A U.S. Preventive Services Task Force recommendation that routine breast cancer screening should begin at age 50, and take place every two years, did not sit well with the breast cancer community. The new recommendations will result in "many needless deaths," stated the Society of Breast Imaging and the American College of Radiology.
The American Society of Breast Surgeons also weighed in, claiming that the recommendations will "effectively turn back the clock to pre-mammography days by making the diagnosis of breast cancer occur only when the tumor is large enough to be felt on a physical exam."
In addition to raising the age at which screening should start, the USPSTF lowered the age that screening should end to 74, because it said there was insufficient evidence to determine the screening benefits and harms for women age 75 or older. The recommendations are a reversal of the panel's 2002 recommendation that annual mammography screening begin at age 40 (Ann Intern Med 151:716-726, 2009).
The USPSTF's rationale for the new recommendations included psychological harm, unnecessary imaging tests and biopsies in women without cancer, and inconvenience due to false-positive screening results. USPSTF also cited overdiagnosis as well as the harms of unnecessary earlier treatment of breast cancer that would have become clinically apparent but not have shortened a woman's life.
There is only a moderate benefit for screening mammography in women aged 40 to 49, USPSTF concluded. However, the moderate benefit does not apply to women who are at an increased risk for breast cancer by virtue of a genetic mutation or chest radiation.

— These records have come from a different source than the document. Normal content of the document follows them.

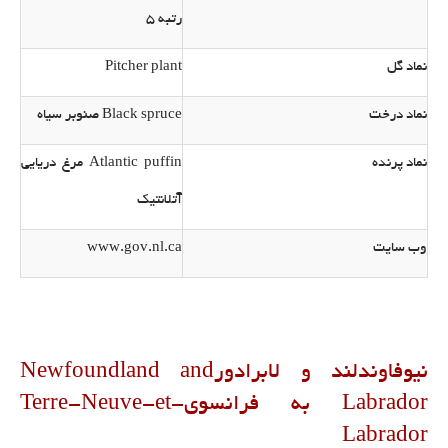
رتبه 5
نماد گل
Pitcher plant
نماد درخت
Black spruce صنوبر سیاه
نماد پرنده
Atlantic puffin مرغ دریایی
آتلانتیک
وب سایت
www.gov.nl.ca
نیوفاوندلند و لابرادورNewfoundland and
Labrador به فرانسویTerre-Neuve-et-
Labrador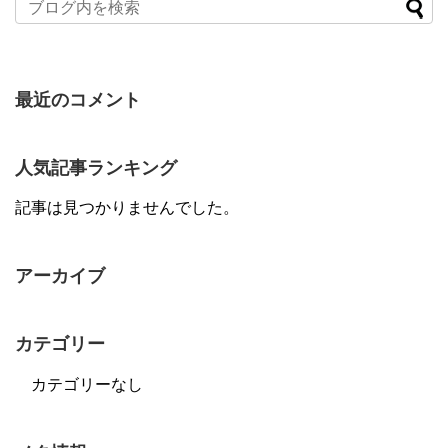
最近のコメント
人気記事ランキング
記事は見つかりませんでした。
アーカイブ
カテゴリー
カテゴリーなし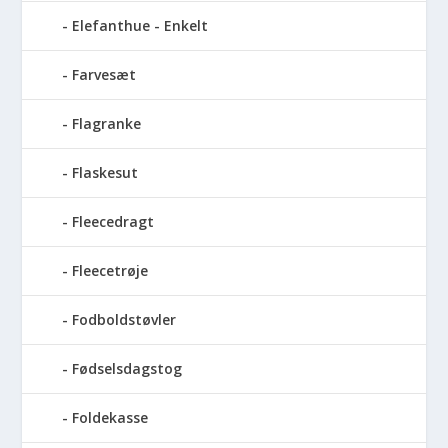
Elefanthue - Enkelt
Farvesæt
Flagranke
Flaskesut
Fleecedragt
Fleecetrøje
Fodboldstøvler
Fødselsdagstog
Foldekasse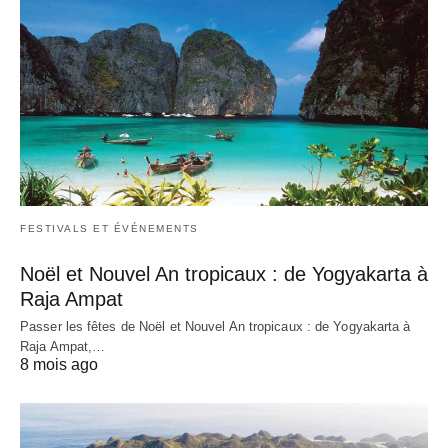
FESTIVALS ET ÉVÉNEMENTS
Noël et Nouvel An tropicaux : de Yogyakarta à
Raja Ampat
Passer les fêtes de Noël et Nouvel An tropicaux : de Yogyakarta à
Raja Ampat,…
8 mois ago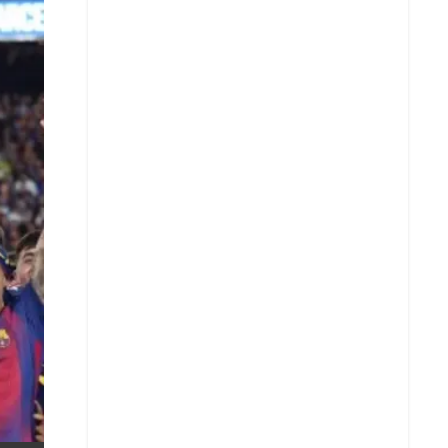
X
Whatsapp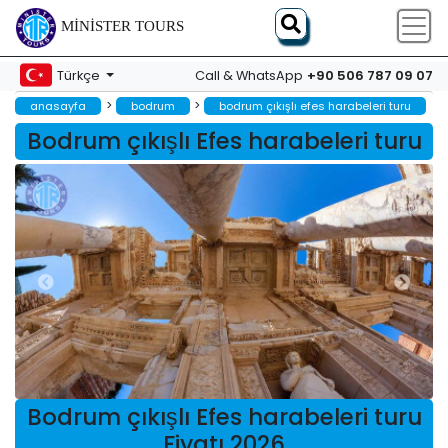
MINISTER TOURS
+90 506 787 09 07
Türkçe
Call & WhatsApp
>
>
anasayfa
bodrum
bodrum çıkışlı efes harabeleri turu
Bodrum çıkışlı Efes harabeleri turu
Bodrum çıkışlı Efes harabeleri turu
Fiyatı 2026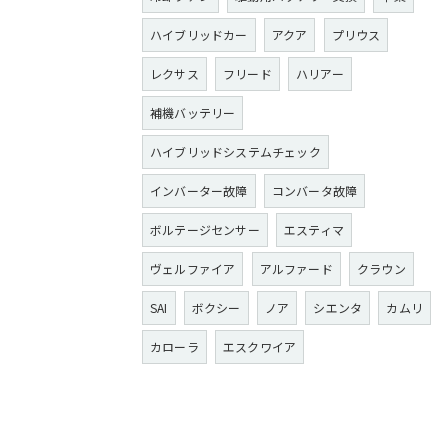
ハイブリッドカー
アクア
プリウス
レクサス
フリード
ハリアー
補機バッテリー
ハイブリッドシステムチェック
インバーター故障
コンバータ故障
ボルテージセンサー
エスティマ
ヴェルファイア
アルファード
クラウン
SAI
ボクシー
ノア
シエンタ
カムリ
カローラ
エスクワイア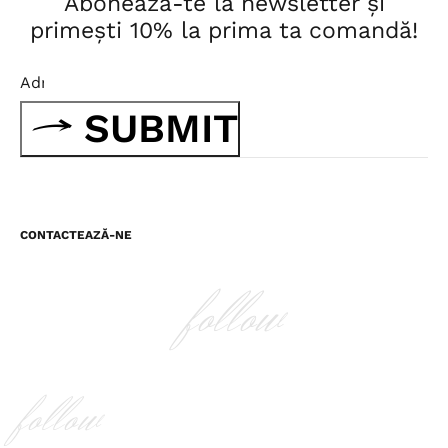
Abonează-te la newsletter și
primești 10% la prima ta comandă!
SUBMIT
CONTACTEAZĂ-NE
follow
follow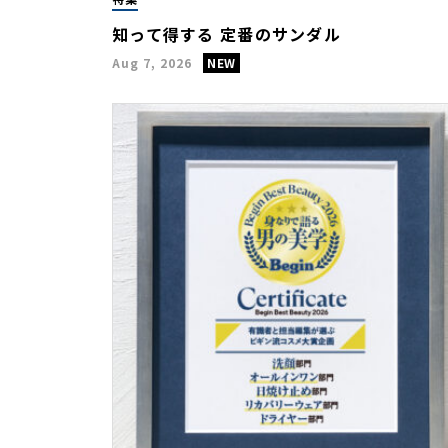
知って得する 定番のサンダル
Aug 7, 2026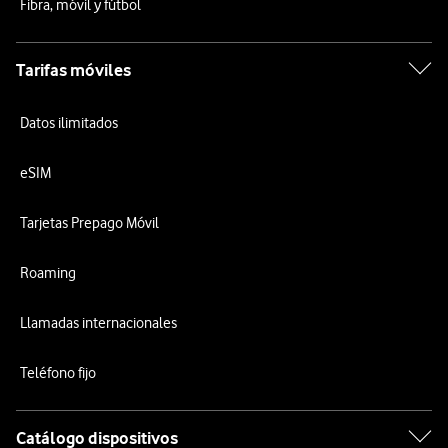
Fibra, móvil y fútbol
Tarifas móviles
Datos ilimitados
eSIM
Tarjetas Prepago Móvil
Roaming
Llamadas internacionales
Teléfono fijo
Catálogo dispositivos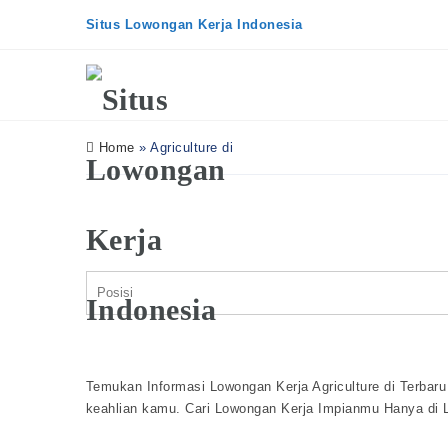
Situs Lowongan Kerja Indonesia
Home
»
Agriculture di
Temukan Informasi Lowongan Kerja Agriculture di Terbaru 
keahlian kamu. Cari Lowongan Kerja Impianmu Hanya di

Women at an increased risk should get screened before age 50.
For the recommendations, USPSTF researchers commissioned two studies related to breast cancer screening. The first reviewed evidence for six questions relating to the benefits and harms of screening. It was funded by the National Cancer Institute and performed by Georgetown University Medical Centers. The second was a decision analysis using population modeling techniques to compare expected health outcomes for starting and ending mammography at different ages as well as annual vs biennial screening intervals. It was funded by the U.S. Agency for Healthcare Research and Quality and performed by Oregon Health and Science University researchers.
The task force makes assumptions contrary to evidence, said a statement issued by the American College of Radiology and the Society of Breast Imaging.
"The presumption that loss of life can be minimized if high risk women opt to be screened earlier or more frequently than recommended overlooks the fact that about 75% of all breast cancers occur in women who are not at high risk," the statement said.
The task force recommendations are based on a presumption that the harms of screening, such as the anxiety associated with an abnormal result or potential for overdiagnosis, outweigh the benefit of lives saved, ACR and SBI said.
"Mammography is not a perfect test, but it has unquestionably been shown to save lives—including in women aged 40 to 49," said Carol H. Lee, MD, chair of the ACR's Breast Imaging Commission. "If Medicare and private insurers adopt these incredibly flawed USPSTF recommendations as a rationale for refusing women coverage of these life-saving exams, it could have deadly effects for American women."
Decline in breast cancer mortality
Since regular mammography screening began in 1990, the mortality rate from breast cancer, which had remained unchanged for the preceding 50 years, dropped by 30%, ACR and SBI said. The task force also did not examine the benefit of less invasive and less disfiguring therapy that can be achieved with early diagnosis through screening mammography.
"The morbidity, personal grief, and financial costs of breast cancers diagnosed in late stages are tremendous," the organizations said. "For example, treatment that might have consisted of a lumpectomy if caught early might instead require a mastectomy and chemotherapy. The USPSTF did not acknowledge, evaluate, or account for this."
It appears the USPSTF recommendations were motivated by cost because the analysis evaluates the number of lives lost under a variety of screening scenarios and then recommends the less expensive screening interval as opposed to the one that saves more lives, ACR and SBI said.
"Not only are these numbers based on the lowest estimate of benefit, but they have no meaning for the women being screened," their statement said. "Each woman has a single screening study each year regardless of the yield of cancers. Numbers only suggest the relative cost of curing a cancer by early detection and the USPSTF has, arbitrarily, decided that the cost of saving women ages 40 to 49 is too high." USPSTF also ignored relevant clinical evidence in order to justify their claims, according to ACR and SBI.
"The USPSTF based their recommendations to reduce breast cancer screening on conflicting computer models and the unsupported and discredited idea that the parameters of mammography screening change abruptly at age 50," they said. "In truth, there are no data to support this premise."
At least 40% of the lives saved by mammographic screening are of women between the ages of 40 and 49, according to W. Phil Evans, MD, president of SBI. "These recommendations are inconsistent with current science and apparently have been developed in an attempt to reduce costs," he said. "Unfortunately, many women may pay for this unsound approach with their lives."